Just this June, U.S. authorities arrested six Canadian men accused of selling $78 million worth of unapproved drugs – including counterfeit versions of the cancer medicines Altuzan and Avastin – to American doctors. Among those arrested was the president of online pharmacy CanadaDrugs.com.
Indeed, the phrase “reputable internet pharmacy” is almost a contradiction in terms. An investigation by the National Association of Boards of Pharmacy looked at 10,000 online pharmacies and found that more than 96 percent don’t comply with American laws and safety standards.
Almost 90 percent of noncompliant pharmacies didn’t even require patients to provide legitimate prescriptions from doctors. People can request whatever drugs they want with virtually no questions asked. Nearly half these pharmacies sell medicines that aren’t approved by the FDA. Many of these pills are counterfeit.
The threat posed by imported, knockoff prescription opioids is especially acute. Over the last few years, hundreds of thousands of counterfeit prescription opioids have been smuggled into the country from places like Canada and Mexico, according to the Drug Enforcement Administration.
Many of these fake medications contain fentanyl – a synthetic opioid that is 50 to 100 times more powerful than morphine. This deluge of counterfeit pain pills has helped fuel a national opioid crisis that killed a record 33,000 Americans in 2015, according to the latest data from the Centers for Disease Control and Prevention.
Sanders, Booker and Casey insist that their bill would impose stringent safety standards on all drugs imported from Canada. But that is a promise they simply can’t keep.
The FDA enforces America’s drug safety standards, which are the most rigorous in the world. Maintaining those standards depends on a closed drug supply chain.

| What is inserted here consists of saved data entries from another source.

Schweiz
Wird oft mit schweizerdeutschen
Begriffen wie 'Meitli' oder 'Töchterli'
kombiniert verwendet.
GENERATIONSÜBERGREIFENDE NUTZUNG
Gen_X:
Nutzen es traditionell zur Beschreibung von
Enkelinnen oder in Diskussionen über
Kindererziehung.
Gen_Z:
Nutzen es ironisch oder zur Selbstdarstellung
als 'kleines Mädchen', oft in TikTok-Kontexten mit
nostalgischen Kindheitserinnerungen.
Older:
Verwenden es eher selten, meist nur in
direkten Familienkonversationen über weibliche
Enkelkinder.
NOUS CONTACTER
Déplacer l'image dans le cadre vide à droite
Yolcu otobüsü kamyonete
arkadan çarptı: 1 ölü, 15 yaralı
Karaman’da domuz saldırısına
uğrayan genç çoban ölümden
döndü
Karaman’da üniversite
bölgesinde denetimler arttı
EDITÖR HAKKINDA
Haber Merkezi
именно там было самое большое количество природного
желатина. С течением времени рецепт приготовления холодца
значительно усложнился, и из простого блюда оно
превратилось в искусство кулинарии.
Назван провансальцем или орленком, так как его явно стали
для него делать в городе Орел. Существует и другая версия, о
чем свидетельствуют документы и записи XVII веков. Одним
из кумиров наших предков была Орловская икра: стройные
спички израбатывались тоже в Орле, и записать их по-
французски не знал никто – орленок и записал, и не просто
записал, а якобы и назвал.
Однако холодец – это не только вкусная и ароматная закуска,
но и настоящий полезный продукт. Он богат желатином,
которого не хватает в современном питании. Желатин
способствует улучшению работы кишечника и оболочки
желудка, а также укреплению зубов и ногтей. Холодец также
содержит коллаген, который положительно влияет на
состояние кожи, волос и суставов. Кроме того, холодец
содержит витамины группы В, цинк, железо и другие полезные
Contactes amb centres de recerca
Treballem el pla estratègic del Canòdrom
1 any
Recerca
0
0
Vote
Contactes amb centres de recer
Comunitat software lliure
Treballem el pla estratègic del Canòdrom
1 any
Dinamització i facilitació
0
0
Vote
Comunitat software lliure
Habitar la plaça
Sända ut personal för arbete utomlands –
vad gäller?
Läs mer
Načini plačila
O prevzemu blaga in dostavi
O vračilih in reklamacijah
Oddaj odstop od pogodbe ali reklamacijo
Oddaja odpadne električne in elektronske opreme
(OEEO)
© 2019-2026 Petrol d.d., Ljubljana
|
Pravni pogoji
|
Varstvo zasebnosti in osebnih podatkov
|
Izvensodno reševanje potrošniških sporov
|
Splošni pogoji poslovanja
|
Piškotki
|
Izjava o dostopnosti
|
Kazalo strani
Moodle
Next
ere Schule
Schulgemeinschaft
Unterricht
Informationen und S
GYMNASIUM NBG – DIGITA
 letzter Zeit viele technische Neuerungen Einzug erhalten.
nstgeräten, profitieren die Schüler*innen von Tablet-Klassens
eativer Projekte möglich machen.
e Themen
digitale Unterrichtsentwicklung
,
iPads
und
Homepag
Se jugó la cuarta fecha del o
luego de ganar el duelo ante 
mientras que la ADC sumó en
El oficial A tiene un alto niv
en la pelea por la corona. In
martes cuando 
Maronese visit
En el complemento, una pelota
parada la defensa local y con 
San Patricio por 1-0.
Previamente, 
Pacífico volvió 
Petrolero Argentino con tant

Without strict restrictions on drug importation, regulators wouldn’t have the manpower or inspection powers they need to keep counterfeits out of America’s prescription drug supply. An importation free-for-all would almost certainly lead to a rise in illness and death due to substandard prescription medicines.
The CBO estimated that drug importation would only reduce total drug spending by about 1 percent. Moreover, it didn’t account for the lives that could be lost due to counterfeit drugs. Importation simply isn’t worth the risk to Americans’ safety.